Exercise: Let $(\Omega, \mathcal{A})$ and $(E, \mathcal{B})$ be measurable spaces, and let $(f_{n})_{n\geq 1}$ be a sequence of measurable functions from $\Omega$ to $E$. Let $t$ be a measurable function from $\Omega$ to $\mathbb{N}^{*}$. Prove that the function $\varphi$ defined by: $$ \begin{aligned} \varphi : \Omega &\longrightarrow E \\ x &\longmapsto f_{t(x)}(x) \end{aligned} $$ is measurable.

Solution: Let $B$ be an element of the $\sigma$-algebra $\mathcal{B}$. We have: $$ \varphi^{-1}(B) = \bigcup_{n\geq 1} \left\{ \{t=n\} \cap f_{n}^{-1}(B) \right\} \in \mathcal{A} $$ Therefore, $\varphi$ is a measurable function.

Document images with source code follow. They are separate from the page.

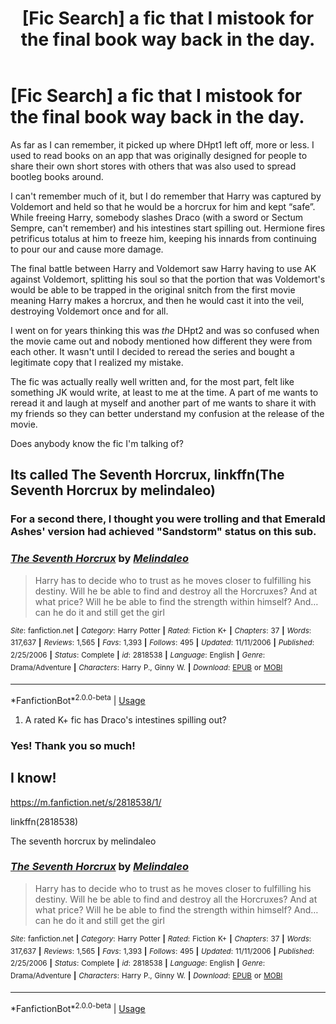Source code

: #+TITLE: [Fic Search] a fic that I mistook for the final book way back in the day.

* [Fic Search] a fic that I mistook for the final book way back in the day.
:PROPERTIES:
:Author: PM_ME_GLUTE_SPREAD
:Score: 15
:DateUnix: 1552006292.0
:DateShort: 2019-Mar-08
:END:
As far as I can remember, it picked up where DHpt1 left off, more or less. I used to read books on an app that was originally designed for people to share their own short stores with others that was also used to spread bootleg books around.

I can't remember much of it, but I do remember that Harry was captured by Voldemort and held so that he would be a horcrux for him and kept “safe”. While freeing Harry, somebody slashes Draco (with a sword or Sectum Sempre, can't remember) and his intestines start spilling out. Hermione fires petrificus totalus at him to freeze him, keeping his innards from continuing to pour our and cause more damage.

The final battle between Harry and Voldemort saw Harry having to use AK against Voldemort, splitting his soul so that the portion that was Voldemort's would be able to be trapped in the original snitch from the first movie meaning Harry makes a horcrux, and then he would cast it into the veil, destroying Voldemort once and for all.

I went on for years thinking this was /the/ DHpt2 and was so confused when the movie came out and nobody mentioned how different they were from each other. It wasn't until I decided to reread the series and bought a legitimate copy that I realized my mistake.

The fic was actually really well written and, for the most part, felt like something JK would write, at least to me at the time. A part of me wants to reread it and laugh at myself and another part of me wants to share it with my friends so they can better understand my confusion at the release of the movie.

Does anybody know the fic I'm talking of?


** Its called The Seventh Horcrux, linkffn(The Seventh Horcrux by melindaleo)
:PROPERTIES:
:Author: XeshTrill
:Score: 5
:DateUnix: 1552009000.0
:DateShort: 2019-Mar-08
:END:

*** For a second there, I thought you were trolling and that Emerald Ashes' version had achieved "Sandstorm" status on this sub.
:PROPERTIES:
:Author: Efficient_Assistant
:Score: 5
:DateUnix: 1552042172.0
:DateShort: 2019-Mar-08
:END:


*** [[https://www.fanfiction.net/s/2818538/1/][*/The Seventh Horcrux/*]] by [[https://www.fanfiction.net/u/457505/Melindaleo][/Melindaleo/]]

#+begin_quote
  Harry has to decide who to trust as he moves closer to fulfilling his destiny. Will he be able to find and destroy all the Horcruxes? And at what price? Will he be able to find the strength within himself? And...can he do it and still get the girl
#+end_quote

^{/Site/:} ^{fanfiction.net} ^{*|*} ^{/Category/:} ^{Harry} ^{Potter} ^{*|*} ^{/Rated/:} ^{Fiction} ^{K+} ^{*|*} ^{/Chapters/:} ^{37} ^{*|*} ^{/Words/:} ^{317,637} ^{*|*} ^{/Reviews/:} ^{1,565} ^{*|*} ^{/Favs/:} ^{1,393} ^{*|*} ^{/Follows/:} ^{495} ^{*|*} ^{/Updated/:} ^{11/11/2006} ^{*|*} ^{/Published/:} ^{2/25/2006} ^{*|*} ^{/Status/:} ^{Complete} ^{*|*} ^{/id/:} ^{2818538} ^{*|*} ^{/Language/:} ^{English} ^{*|*} ^{/Genre/:} ^{Drama/Adventure} ^{*|*} ^{/Characters/:} ^{Harry} ^{P.,} ^{Ginny} ^{W.} ^{*|*} ^{/Download/:} ^{[[http://www.ff2ebook.com/old/ffn-bot/index.php?id=2818538&source=ff&filetype=epub][EPUB]]} ^{or} ^{[[http://www.ff2ebook.com/old/ffn-bot/index.php?id=2818538&source=ff&filetype=mobi][MOBI]]}

--------------

*FanfictionBot*^{2.0.0-beta} | [[https://github.com/tusing/reddit-ffn-bot/wiki/Usage][Usage]]
:PROPERTIES:
:Author: FanfictionBot
:Score: 2
:DateUnix: 1552009019.0
:DateShort: 2019-Mar-08
:END:

**** A rated K+ fic has Draco's intestines spilling out?
:PROPERTIES:
:Author: ForwardDiscussion
:Score: 2
:DateUnix: 1552079270.0
:DateShort: 2019-Mar-09
:END:


*** Yes! Thank you so much!
:PROPERTIES:
:Author: PM_ME_GLUTE_SPREAD
:Score: 2
:DateUnix: 1552011692.0
:DateShort: 2019-Mar-08
:END:


** I know!

[[https://m.fanfiction.net/s/2818538/1/]]

linkffn(2818538)

The seventh horcrux by melindaleo
:PROPERTIES:
:Author: grasianids
:Score: 1
:DateUnix: 1552041309.0
:DateShort: 2019-Mar-08
:END:

*** [[https://www.fanfiction.net/s/2818538/1/][*/The Seventh Horcrux/*]] by [[https://www.fanfiction.net/u/457505/Melindaleo][/Melindaleo/]]

#+begin_quote
  Harry has to decide who to trust as he moves closer to fulfilling his destiny. Will he be able to find and destroy all the Horcruxes? And at what price? Will he be able to find the strength within himself? And...can he do it and still get the girl
#+end_quote

^{/Site/:} ^{fanfiction.net} ^{*|*} ^{/Category/:} ^{Harry} ^{Potter} ^{*|*} ^{/Rated/:} ^{Fiction} ^{K+} ^{*|*} ^{/Chapters/:} ^{37} ^{*|*} ^{/Words/:} ^{317,637} ^{*|*} ^{/Reviews/:} ^{1,565} ^{*|*} ^{/Favs/:} ^{1,393} ^{*|*} ^{/Follows/:} ^{495} ^{*|*} ^{/Updated/:} ^{11/11/2006} ^{*|*} ^{/Published/:} ^{2/25/2006} ^{*|*} ^{/Status/:} ^{Complete} ^{*|*} ^{/id/:} ^{2818538} ^{*|*} ^{/Language/:} ^{English} ^{*|*} ^{/Genre/:} ^{Drama/Adventure} ^{*|*} ^{/Characters/:} ^{Harry} ^{P.,} ^{Ginny} ^{W.} ^{*|*} ^{/Download/:} ^{[[http://www.ff2ebook.com/old/ffn-bot/index.php?id=2818538&source=ff&filetype=epub][EPUB]]} ^{or} ^{[[http://www.ff2ebook.com/old/ffn-bot/index.php?id=2818538&source=ff&filetype=mobi][MOBI]]}

--------------

*FanfictionBot*^{2.0.0-beta} | [[https://github.com/tusing/reddit-ffn-bot/wiki/Usage][Usage]]
:PROPERTIES:
:Author: FanfictionBot
:Score: 1
:DateUnix: 1552041316.0
:DateShort: 2019-Mar-08
:END:
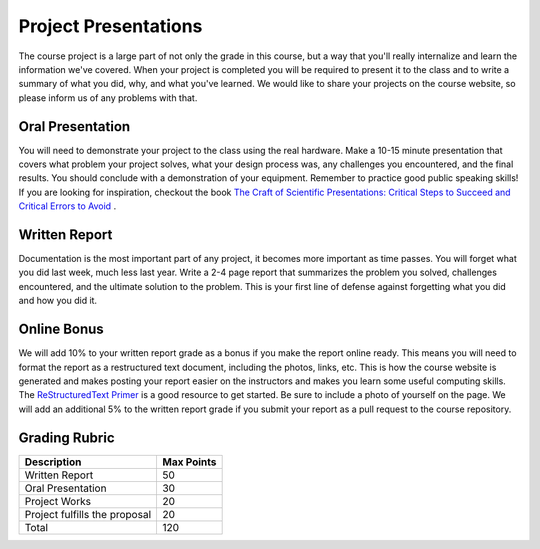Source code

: .. _project_presentations:

Project Presentations
=====================

The course project is a large part of not only the grade in this course,
but a way that you'll really internalize and learn the information we've
covered. When your project is completed you will be required to present
it to the class and to write a summary of what you did, why, and what you've
learned. We would like to share your projects on the course website, so please
inform us of any problems with that.

Oral Presentation
-----------------
You will need to demonstrate your project to the class using the real hardware.
Make a 10-15 minute presentation that covers what problem your project solves,
what your design process was, any challenges you encountered, and the final
results. You should conclude with a demonstration of your equipment. Remember
to practice good public speaking skills! If you are looking for inspiration,
checkout the book `The Craft of Scientific Presentations: Critical Steps to Succeed and Critical Errors to Avoid <http://amzn.to/2fMetfZ>`_ .

Written Report
--------------
Documentation is the most important part of any project, it becomes more
important as time passes. You will forget what you did last week, much less
last year. Write a 2-4 page report that summarizes the problem you solved,
challenges encountered, and the ultimate solution to the problem. This is your
first line of defense against forgetting what you did and how you did it.

Online Bonus
------------
We will add 10% to your written report grade as a bonus if you make the report
online ready. This means you will need to format the report as a restructured
text document, including the photos, links, etc. This is how the course website
is generated and makes posting your report easier on the instructors and makes
you learn some useful computing skills. The `ReStructuredText Primer <http://docutils.sourceforge.net/docs/user/rst/quickstart.html>`_
is a good resource to get started. Be sure to include a photo of yourself on
the page. We will add an additional 5% to the written report grade if you submit
your report as a pull request to the course repository.

Grading Rubric
--------------

============================== ==========
Description                    Max Points
============================== ==========
Written Report                 50
Oral Presentation              30
Project Works                  20
Project fulfills the proposal  20
Total                          120
============================== ==========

Could someone kindly explain the meaning and steps involved in the equation

$$\varphi^{-1}(B) = \bigcup_{n\geq 1} \left\{ \{t=n\} \cap f_{n}^{-1}(B) \right\} \in \mathcal{A}$$

I'm studying measure theory and would appreciate some clarification on this equality and its implications within this context.

Thank you for your assistance!

Answer 1

Just start from the definition of the preimage : according to the definition, given a subset $B\subseteq E$, $\varphi^{-1}(B)\subseteq \Omega $ is the set of all the $x$ in $\Omega$ such that $\varphi(x)\in B$.
So writing this more formally and replacing $\varphi$ with its definition this becomes $$\varphi^{-1}(B) := \{x\in\Omega:f_{t(x)}(x) \in B\} $$ Now we need to unpack this definition a bit more : for a fixed $x\in\Omega$, what does $f_{t(x)}(x)\in B $ mean ?

Well, first note that $t$ takes values in $\mathbb N^*$, so there exists $n\in\mathbb N^*$ such that $t(x) = n$. So for this fixed $x$, we see that $f_{t(x)}(x)\in B $ if and only if $f_n(x)\in B $. But again, by definition of the preimage, $f_n(x)\in B$ if and only if $x\in f_n^{-1}(B)$. So what this proves is that $$ \varphi^{-1}(B) := \{x\in\Omega:t(x) = n\text{ for some $n\in\mathbb N^*$, and } x \in f_n^{-1}(B)\} $$

But now we are almost done : indeed the set $\{x\in\Omega : \exists n\in\mathbb N^* : t(x) = n\} $ is exactly equal to $\bigcup_{n\in\mathbb N^*}\{x\in\Omega : t(x) = n\} $ (if you're not convinced, it's a good exercise to prove it), while the set $\{x\in\Omega :x\in f_n^{-1}(B)\}$ is by definition $f_n^{-1}(B)$. Since logical "and" translates to set intersection, it follows that indeed $$\varphi^{-1}(B) :=\bigcup_{n\in\mathbb N^*}\left\{\{x\in\Omega : t(x) = n\}\cap f_n^{-1}(B)\right\} $$ And in most cases we use the shorter notation $\{t = n\} $ for $\{x\in\Omega : t(x) = n\} $ if there is no ambiguity.

Lastly, because $f_n$ is measurable for all $n$, we have that $f_n^{-1}(B)\in\mathcal{A}$, while $\{t = n\} $ (which can also be written $t^{-1}(\{n\})$) is also in $\mathcal{A}$ for the same reason. Hence $\{t = n\} \cap f_n^{-1}(B)\in \mathcal{A}$ and so we have that $\varphi^{-1}(B)$, as a countable union of elements of $\mathcal{A}$, is also in $\mathcal{A}$. This shows that the preimage of any measurable set under $\varphi$ is measurable, which means by definition that $\varphi$ is measurable.

Does that help ?